• **Problem to solve**
Given the entries that follow, write out exactly the lines starting at the one containing "the Business Manager." and ending at the one containing "future audit purposes.", both ends included, and only those.

--- Records Enclosed Below ---

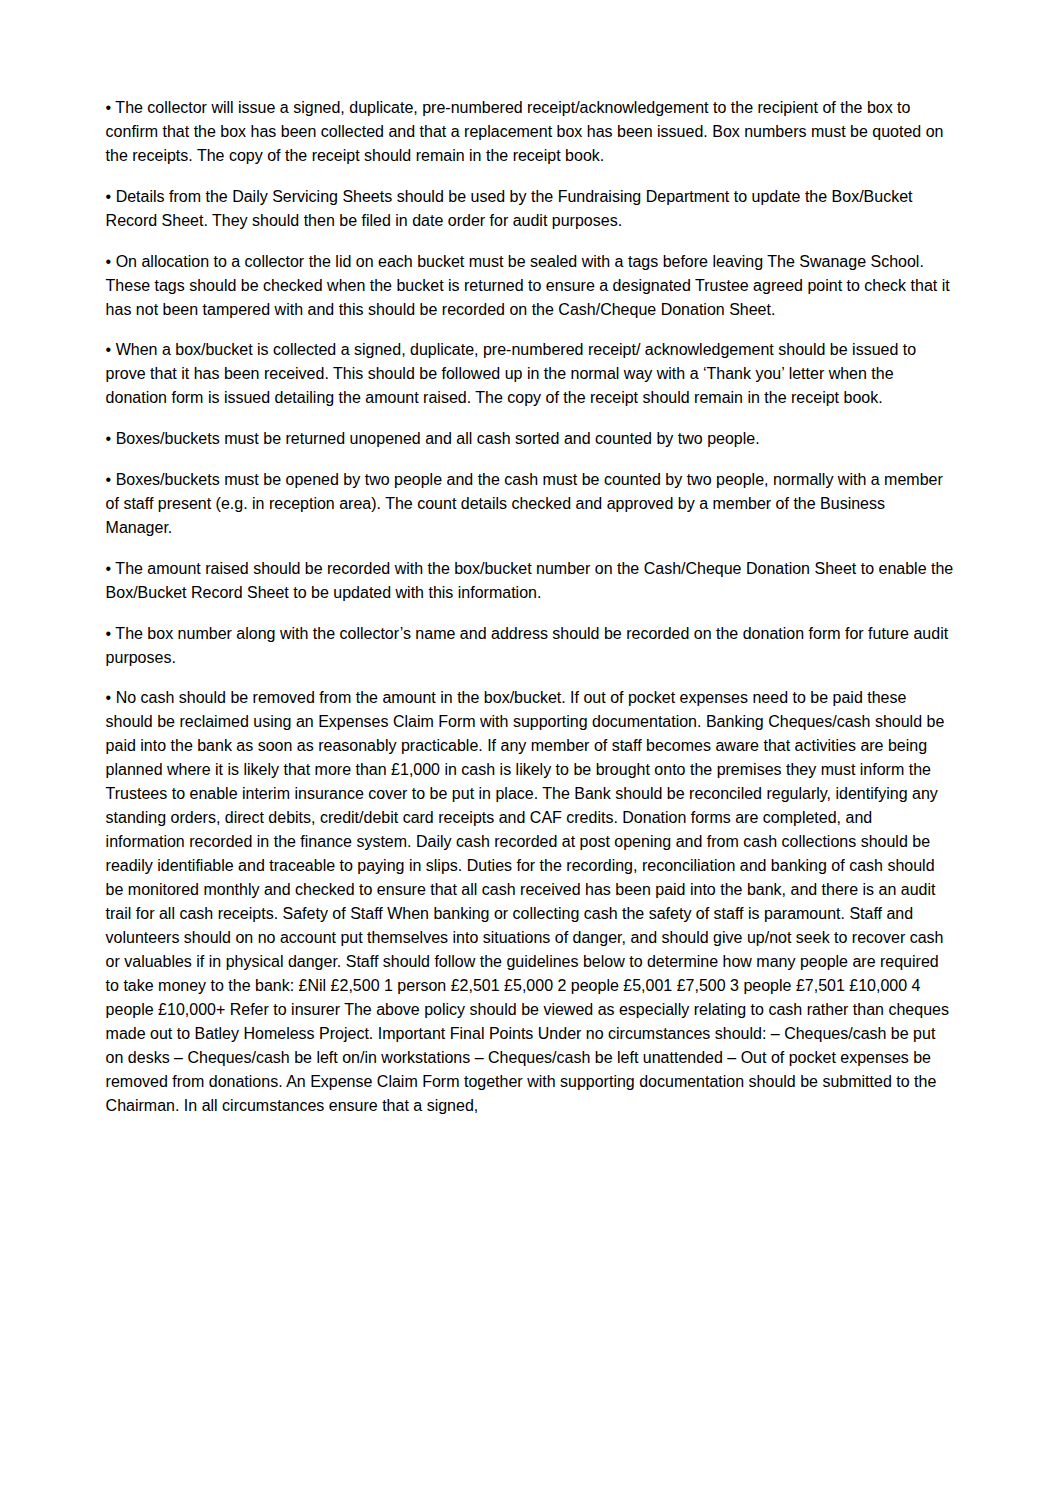• The collector will issue a signed, duplicate, pre-numbered receipt/acknowledgement to the recipient of the box to confirm that the box has been collected and that a replacement box has been issued. Box numbers must be quoted on the receipts. The copy of the receipt should remain in the receipt book.
• Details from the Daily Servicing Sheets should be used by the Fundraising Department to update the Box/Bucket Record Sheet. They should then be filed in date order for audit purposes.
• On allocation to a collector the lid on each bucket must be sealed with a tags before leaving The Swanage School. These tags should be checked when the bucket is returned to ensure a designated Trustee agreed point to check that it has not been tampered with and this should be recorded on the Cash/Cheque Donation Sheet.
• When a box/bucket is collected a signed, duplicate, pre-numbered receipt/ acknowledgement should be issued to prove that it has been received. This should be followed up in the normal way with a ‘Thank you’ letter when the donation form is issued detailing the amount raised. The copy of the receipt should remain in the receipt book.
• Boxes/buckets must be returned unopened and all cash sorted and counted by two people.
• Boxes/buckets must be opened by two people and the cash must be counted by two people, normally with a member of staff present (e.g. in reception area). The count details checked and approved by a member of the Business Manager.
• The amount raised should be recorded with the box/bucket number on the Cash/Cheque Donation Sheet to enable the Box/Bucket Record Sheet to be updated with this information.
• The box number along with the collector’s name and address should be recorded on the donation form for future audit purposes.
• No cash should be removed from the amount in the box/bucket. If out of pocket expenses need to be paid these should be reclaimed using an Expenses Claim Form with supporting documentation. Banking Cheques/cash should be paid into the bank as soon as reasonably practicable. If any member of staff becomes aware that activities are being planned where it is likely that more than £1,000 in cash is likely to be brought onto the premises they must inform the Trustees to enable interim insurance cover to be put in place. The Bank should be reconciled regularly, identifying any standing orders, direct debits, credit/debit card receipts and CAF credits. Donation forms are completed, and information recorded in the finance system. Daily cash recorded at post opening and from cash collections should be readily identifiable and traceable to paying in slips. Duties for the recording, reconciliation and banking of cash should be monitored monthly and checked to ensure that all cash received has been paid into the bank, and there is an audit trail for all cash receipts. Safety of Staff When banking or collecting cash the safety of staff is paramount. Staff and volunteers should on no account put themselves into situations of danger, and should give up/not seek to recover cash or valuables if in physical danger. Staff should follow the guidelines below to determine how many people are required to take money to the bank: £Nil £2,500 1 person £2,501 £5,000 2 people £5,001 £7,500 3 people £7,501 £10,000 4 people £10,000+ Refer to insurer The above policy should be viewed as especially relating to cash rather than cheques made out to Batley Homeless Project. Important Final Points Under no circumstances should: – Cheques/cash be put on desks – Cheques/cash be left on/in workstations – Cheques/cash be left unattended – Out of pocket expenses be removed from donations. An Expense Claim Form together with supporting documentation should be submitted to the Chairman. In all circumstances ensure that a signed,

--- End of Enclosed Records ---

• **Task response**
• Boxes/buckets must be opened by two people and the cash must be counted by two people, normally with a member of staff present (e.g. in reception area). The count details checked and approved by a member of the Business Manager.
• The amount raised should be recorded with the box/bucket number on the Cash/Cheque Donation Sheet to enable the Box/Bucket Record Sheet to be updated with this information.
• The box number along with the collector’s name and address should be recorded on the donation form for future audit purposes.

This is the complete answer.